Strategic transformation completed, consolidating from three to two divisions, with all acquisitions fully integrated and leadership appointed for each division.
SaaS and subscription revenue grew 21% to £24.2m, now representing 57% of group revenue, with recurring revenue a key strength.
Transitioned to a platform business model focused on software, data, and services, enhancing recurring revenue streams and operational synergies.
Performance remains in line with full-year expectations, with continued growth in revenue visibility and profitability.
Financial highlights
Group revenues increased by £6.7m to £42.4m year-over-year, with organic revenue up 4%.
Adjusted EBITDA rose 17% to £11.2m, with margin steady at 26.4%.

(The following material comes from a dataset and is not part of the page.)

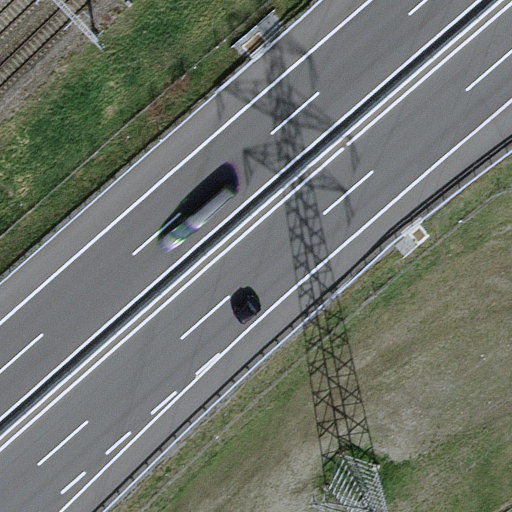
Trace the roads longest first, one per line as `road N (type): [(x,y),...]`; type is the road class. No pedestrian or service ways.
road 1 (motorway): [(0,501),(511,54)]
road 2 (motorway): [(425,0),(0,366)]
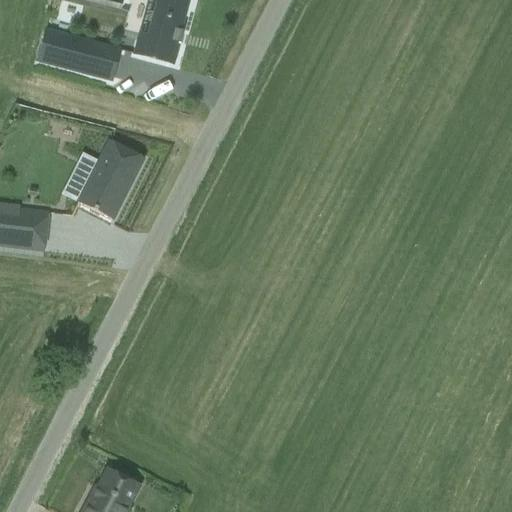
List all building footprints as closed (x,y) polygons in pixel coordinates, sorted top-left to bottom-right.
[(138,36),(133,56),(172,66),(177,46),(179,47),(179,45),(177,45),(180,35),(182,35),(182,34),(178,33),(183,11),(185,0),(160,0),(159,5),(150,2),(141,36),(138,36)] [(45,33),(37,64),(109,83),(117,52),(45,33)] [(108,143),(76,205),(111,223),(142,161),(108,143)] [(0,248),(42,253),(47,214),(17,211),(16,219),(0,216),(0,248)] [(124,511),(136,488),(106,472),(93,498),(91,496),(82,511),(124,511)]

Adjusted EPS grew 14% to 5.7p per share; interim dividend increased by 8.3% to 1.3p per share.
Net debt at £30.1m, with net debt-to-EBITDA ratio of 1.3x and cash position of £8.4m.
Strong cash conversion at 124% and free cash flow of £8.8m.
Outlook and guidance
Positioned for further organic growth and margin enhancement through investment in both divisions and leveraging integrated platform capabilities.
Enhanced revolving credit facility to £120m provides flexibility for future acquisitions and robust liquidity.
Focus on growing products per customer and customers per product, with a strong M&A pipeline in a fragmented technology market.
Confident in delivering full-year expectations, with a robust platform for long-term value creation.